Die Deutsche Telekom startete Ende 2020 ein 5G-Campusnetz am Universitätsklinikum Bonn. Das Netz laufe gut und reibungslos, sagte der Chef des IT-Klinikgeschäfts des Bonner Konzerns, Michael Waldbrenner. Im Vergleich zum Festnetz-Internet über WLAN habe 5G den großen Vorteil, dass es eine stabile Echtzeit-Übertragung immens großer Datenmengen ermögliche. In den teilweise sehr alten Gebäuden deutscher Krankenhäuser sei die Verkabelung für besseres WLAN mitunter sehr aufwendig, auch deshalb biete sich der Funkstandard an. «An deutschen Krankenhäusern gibt es einen großen Nachholbedarf in Sachen Digitalisierung, 5G ist hierfür ein wichtiger Schlüssel.»
Die Leitung der Bonner Uniklinik zeigte sich sehr zufrieden mit dem bisherigen 5G-Einsatz, die Patientenversorgung sei verbessert worden. Derzeit geht es um einen verbesserten und beschleunigten Datenaustausch. «Durch 5G wird es möglich, radiologische Bilddaten auch unabhängig von festen Workstations in kürzester Zeit auf dem Campus zu transportieren», sagt die Radiologin Ulrike Attenberger. Künftig soll der Funkstandard in Bonn auch in der Robotik für Operationen genutzt werden und für fahrerlosen Transport – etwa wenn Betten mit Patienten innerhalb der Klinik zu Untersuchungen fahren, und zwar automatisiert, ohne dass jemand schieben muss.
Attenberger verweist auf große Zeitersparnis, was bei Notfällen sehr wichtig sei.

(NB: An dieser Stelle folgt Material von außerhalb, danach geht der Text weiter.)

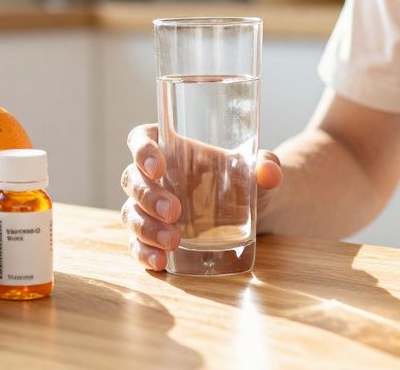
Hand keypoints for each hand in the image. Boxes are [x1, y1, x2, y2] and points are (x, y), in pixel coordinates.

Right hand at [121, 123, 281, 271]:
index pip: (142, 139)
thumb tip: (269, 172)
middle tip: (175, 212)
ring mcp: (149, 207)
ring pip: (130, 212)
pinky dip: (143, 252)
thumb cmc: (245, 179)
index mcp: (171, 147)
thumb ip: (264, 166)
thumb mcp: (256, 169)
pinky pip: (136, 242)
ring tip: (173, 241)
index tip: (158, 166)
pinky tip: (159, 262)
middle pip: (133, 178)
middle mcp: (154, 176)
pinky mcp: (153, 234)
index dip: (142, 150)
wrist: (252, 212)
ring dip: (145, 227)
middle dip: (148, 196)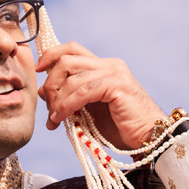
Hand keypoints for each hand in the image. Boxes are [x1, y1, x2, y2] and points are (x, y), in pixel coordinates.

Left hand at [36, 43, 163, 149]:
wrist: (150, 139)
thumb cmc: (121, 128)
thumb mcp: (91, 109)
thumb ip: (73, 97)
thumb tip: (47, 93)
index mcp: (104, 66)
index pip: (72, 49)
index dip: (51, 55)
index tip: (38, 70)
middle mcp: (110, 64)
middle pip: (67, 60)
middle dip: (50, 83)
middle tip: (49, 107)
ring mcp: (114, 72)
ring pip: (71, 76)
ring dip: (57, 100)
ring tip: (54, 119)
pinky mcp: (117, 85)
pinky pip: (81, 91)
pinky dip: (66, 105)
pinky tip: (61, 119)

Experten könnten jederzeit und von überall auf dem Klinikcampus ihre Einschätzung abgeben. «Gerade im Hinblick auf die Versorgung Schwerstverletzter wird hier wertvolle Zeit gespart.»

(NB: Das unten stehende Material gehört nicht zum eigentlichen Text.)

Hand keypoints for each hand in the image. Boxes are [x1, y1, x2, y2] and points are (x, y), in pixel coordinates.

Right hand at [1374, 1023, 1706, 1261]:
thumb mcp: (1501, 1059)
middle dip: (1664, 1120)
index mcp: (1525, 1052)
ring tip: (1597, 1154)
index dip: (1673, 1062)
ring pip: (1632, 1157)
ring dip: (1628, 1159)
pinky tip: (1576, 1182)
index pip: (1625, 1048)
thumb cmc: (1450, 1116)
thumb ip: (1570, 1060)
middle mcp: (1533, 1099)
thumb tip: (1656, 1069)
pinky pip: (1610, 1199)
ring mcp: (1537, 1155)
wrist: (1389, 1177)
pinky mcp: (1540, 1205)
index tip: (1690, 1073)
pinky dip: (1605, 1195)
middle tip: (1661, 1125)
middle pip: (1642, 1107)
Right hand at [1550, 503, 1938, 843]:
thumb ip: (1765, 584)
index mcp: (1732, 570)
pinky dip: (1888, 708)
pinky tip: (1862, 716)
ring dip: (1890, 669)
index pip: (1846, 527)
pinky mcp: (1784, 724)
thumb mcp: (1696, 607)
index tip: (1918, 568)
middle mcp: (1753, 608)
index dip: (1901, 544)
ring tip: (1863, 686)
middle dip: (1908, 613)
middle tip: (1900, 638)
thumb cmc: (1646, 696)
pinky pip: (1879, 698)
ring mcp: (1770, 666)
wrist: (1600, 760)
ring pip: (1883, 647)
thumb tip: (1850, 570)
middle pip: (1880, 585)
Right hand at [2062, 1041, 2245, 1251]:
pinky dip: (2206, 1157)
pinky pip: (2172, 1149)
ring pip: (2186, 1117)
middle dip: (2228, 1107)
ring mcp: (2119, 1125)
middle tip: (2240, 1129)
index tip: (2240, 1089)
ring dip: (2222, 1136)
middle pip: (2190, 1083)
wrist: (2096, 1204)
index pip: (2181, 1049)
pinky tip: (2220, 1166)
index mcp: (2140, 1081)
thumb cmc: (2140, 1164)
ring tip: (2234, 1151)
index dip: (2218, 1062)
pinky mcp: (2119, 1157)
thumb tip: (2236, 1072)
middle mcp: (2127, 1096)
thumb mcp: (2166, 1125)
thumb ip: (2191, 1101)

Ist 5G für eine Klinik eine teure Sache? Der Bonner Unichef Wolfgang Holzgreve sagt mit Blick auf die Fortschritte, dass sich die Waagschale der Kosten-Nutzen-Relation «eindeutig auf die Seite des Nutzens» senke.
Auch Vodafone-Deutschlandchef Ametsreiter betont die Vorteile: «5G ist viel präziser als WLAN, es gehen keine Datenpakete verloren, und es wird eine stabile Übertragung sichergestellt.» Zudem könnte auf eine aufwendige Verkabelung verzichtet werden. Sowohl Vodafone als auch die Telekom sind nach eigenem Bekunden in Gesprächen mit weiteren Klinken als Kunden.

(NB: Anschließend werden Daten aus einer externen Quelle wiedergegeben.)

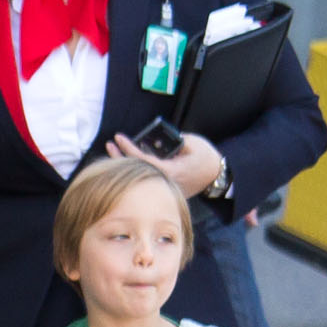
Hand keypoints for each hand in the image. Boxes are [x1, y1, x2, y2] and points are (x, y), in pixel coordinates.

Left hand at [108, 127, 224, 201]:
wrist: (216, 176)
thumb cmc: (206, 158)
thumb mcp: (192, 143)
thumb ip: (174, 140)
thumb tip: (156, 139)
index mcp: (169, 171)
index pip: (141, 160)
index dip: (128, 148)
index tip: (118, 138)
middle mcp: (162, 182)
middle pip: (134, 171)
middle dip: (119, 157)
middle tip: (110, 144)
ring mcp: (161, 188)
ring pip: (137, 176)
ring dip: (124, 164)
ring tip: (114, 151)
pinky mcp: (162, 189)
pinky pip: (143, 179)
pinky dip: (134, 170)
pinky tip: (125, 161)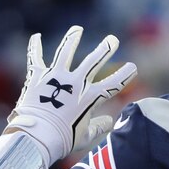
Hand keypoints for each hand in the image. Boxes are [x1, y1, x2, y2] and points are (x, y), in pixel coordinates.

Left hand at [5, 25, 136, 164]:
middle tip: (112, 39)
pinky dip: (35, 47)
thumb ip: (99, 126)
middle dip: (105, 49)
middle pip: (93, 61)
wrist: (37, 136)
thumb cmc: (63, 139)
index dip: (125, 74)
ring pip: (66, 52)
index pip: (114, 83)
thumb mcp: (86, 136)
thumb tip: (109, 122)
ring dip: (73, 39)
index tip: (133, 66)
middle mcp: (75, 83)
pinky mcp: (37, 77)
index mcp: (90, 97)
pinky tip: (37, 37)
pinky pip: (36, 58)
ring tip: (77, 29)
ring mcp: (55, 77)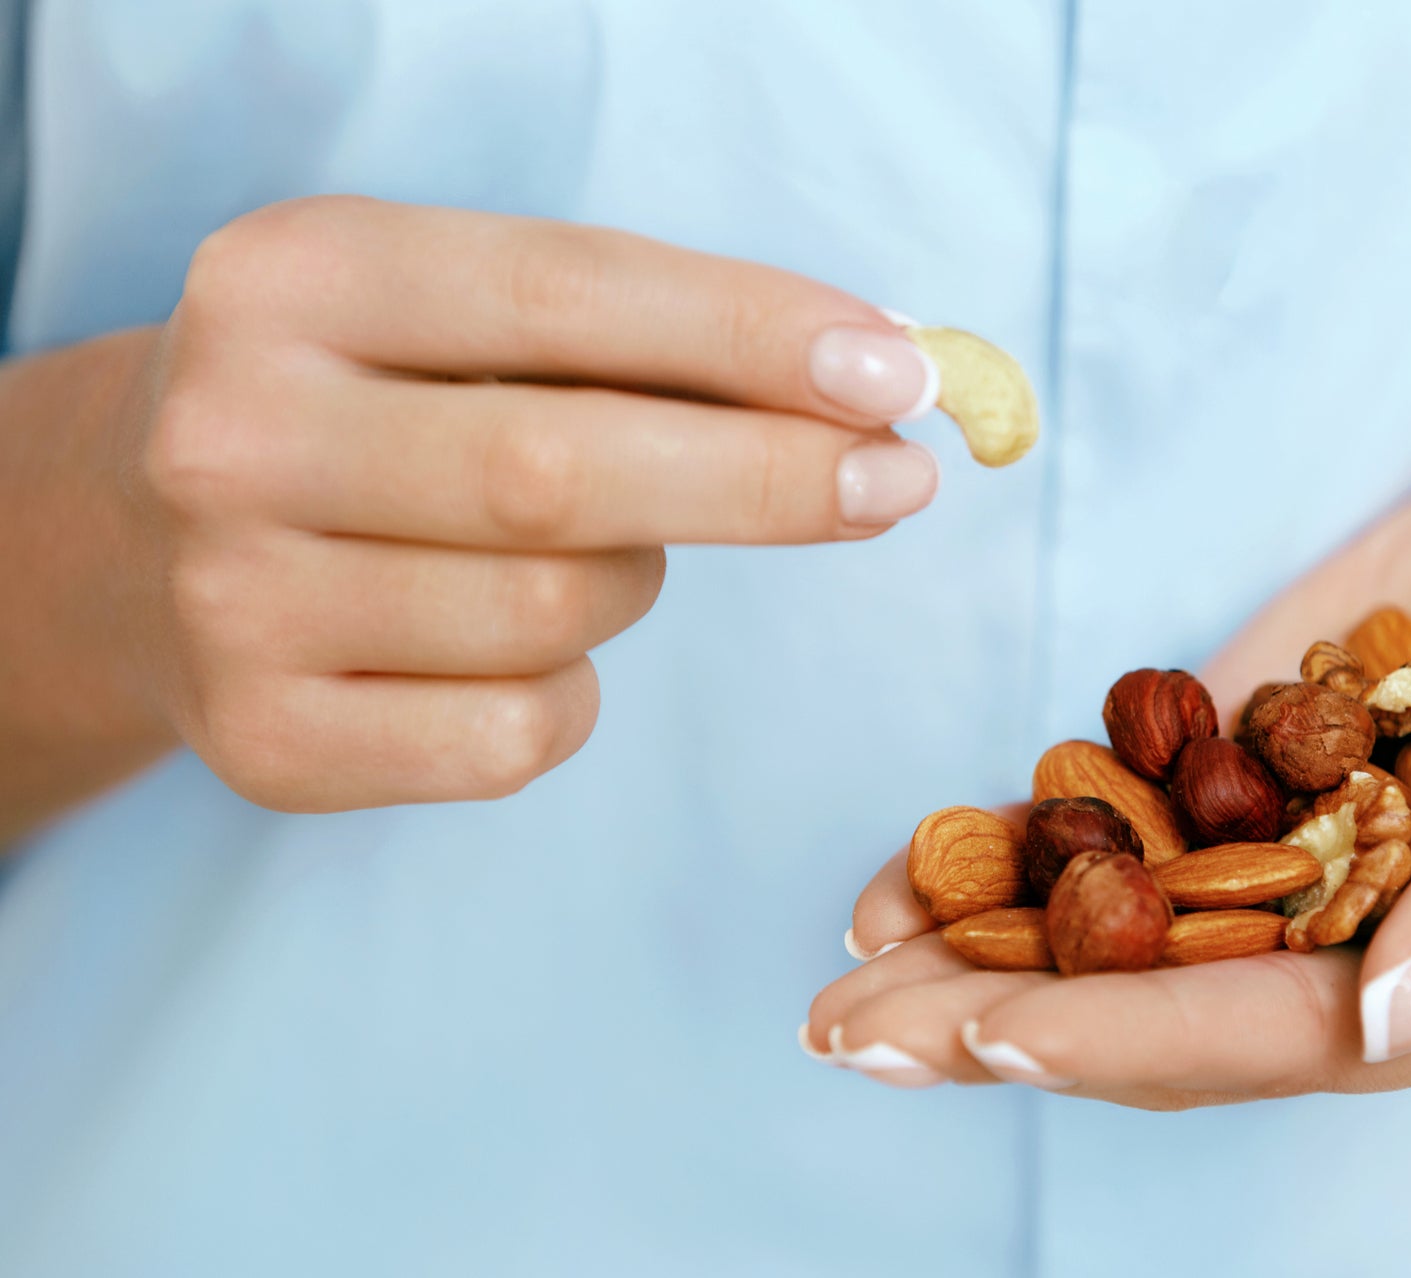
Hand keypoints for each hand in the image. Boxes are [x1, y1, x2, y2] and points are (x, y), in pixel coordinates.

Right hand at [107, 196, 939, 810]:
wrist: (135, 541)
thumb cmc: (369, 408)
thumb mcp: (454, 318)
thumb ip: (642, 338)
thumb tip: (870, 380)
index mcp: (295, 279)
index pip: (564, 297)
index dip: (749, 338)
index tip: (897, 372)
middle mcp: (235, 436)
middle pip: (563, 477)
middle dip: (767, 481)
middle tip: (895, 483)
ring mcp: (233, 603)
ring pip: (556, 615)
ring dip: (631, 585)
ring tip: (579, 548)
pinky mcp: (264, 743)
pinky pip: (516, 737)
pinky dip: (566, 695)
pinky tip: (509, 649)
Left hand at [806, 474, 1410, 1104]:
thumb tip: (1388, 1028)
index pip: (1264, 1034)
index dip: (1124, 1039)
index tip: (987, 1032)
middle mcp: (1341, 954)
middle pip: (1155, 1012)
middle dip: (998, 1022)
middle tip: (847, 1032)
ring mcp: (1276, 879)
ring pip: (1109, 944)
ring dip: (971, 958)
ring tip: (844, 972)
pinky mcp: (1230, 797)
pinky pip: (1107, 846)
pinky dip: (1006, 861)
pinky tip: (901, 879)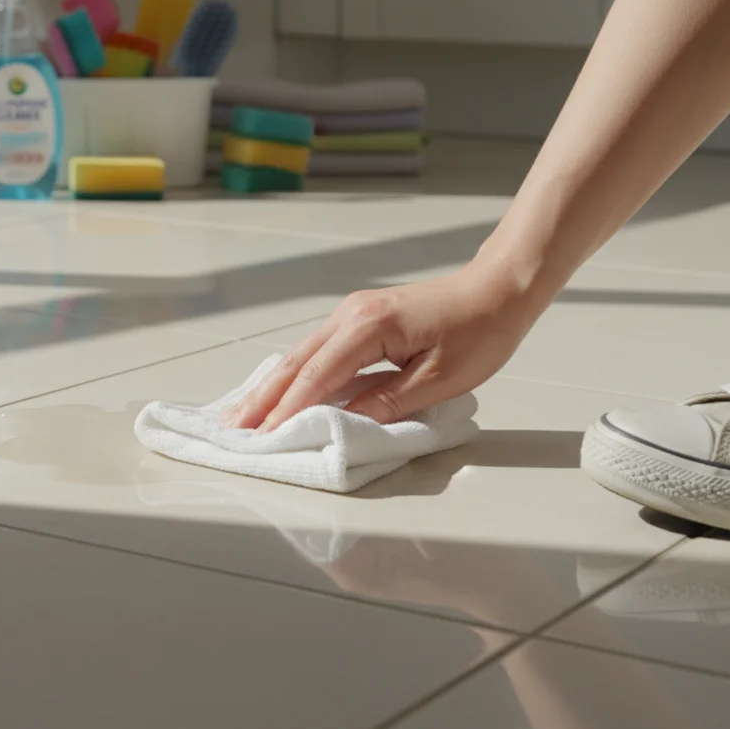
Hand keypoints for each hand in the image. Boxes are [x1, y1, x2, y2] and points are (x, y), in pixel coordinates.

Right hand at [224, 260, 542, 429]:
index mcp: (368, 328)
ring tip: (243, 415)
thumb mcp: (438, 378)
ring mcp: (351, 315)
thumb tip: (345, 424)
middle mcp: (350, 316)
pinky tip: (278, 391)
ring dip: (271, 387)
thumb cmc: (479, 331)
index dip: (287, 412)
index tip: (263, 440)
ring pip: (300, 356)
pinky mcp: (359, 320)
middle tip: (231, 430)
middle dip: (262, 399)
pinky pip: (316, 351)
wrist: (498, 288)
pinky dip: (293, 375)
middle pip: (294, 363)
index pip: (316, 377)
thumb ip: (387, 401)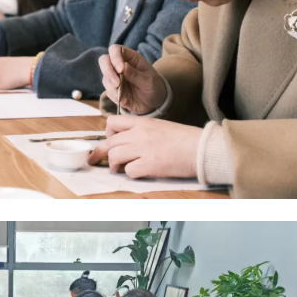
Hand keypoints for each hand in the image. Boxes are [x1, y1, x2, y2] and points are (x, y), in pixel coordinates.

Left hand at [87, 116, 201, 178]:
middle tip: (95, 161)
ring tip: (120, 168)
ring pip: (114, 156)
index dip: (107, 133)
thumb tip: (127, 144)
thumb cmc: (185, 139)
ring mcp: (142, 149)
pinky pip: (129, 171)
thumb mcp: (160, 126)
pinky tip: (140, 172)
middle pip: (109, 142)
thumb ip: (142, 132)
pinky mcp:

Die sogenannten Campusnetze funken nur auf dem Klinikgelände, sie sind nicht öffentlich – und damit vor Hackern von außen geschützt. «In Sachen Datensicherheit haben 5G-Campusnetze große Vorteile», sagt Telekom-Manager Waldbrenner. Separat hierzu gibt es ein öffentliches 5G-Netz, das zum Beispiel eine Verbindung mit Spezialisten in anderen Städten herstellt und deren Expertise dann in Echtzeit bei Operationen oder Behandlungen einbinden kann.
Telefónica begann im August mit dem Aufbau eines 5G-Netzes an einem Helios-Krankenhaus in Leipzig, zum Jahresende soll es in Betrieb gehen. «5G bietet extrem hohe Datengeschwindigkeiten und sehr kurze Reaktionszeiten von bis zu einer Millisekunde», sagt Telefónica-Deutschlandchef Markus Haas. Ein Beispiel aus Spanien zeigt das große Potenzial der Technik für die Gesundheitsbranche: Im Herbst 2019 fand nach Angaben von Telefónica im spanischen Málaga eine Knie-Operation statt, bei der die Ärzte «Augmented Reality»-Technologie nutzten. Über ein Assistenzsystem auf Basis von 5G war ein externer Fachmann eingebunden – der befand sich damals in rund 9000 Kilometern Entfernung, im japanischen Osaka.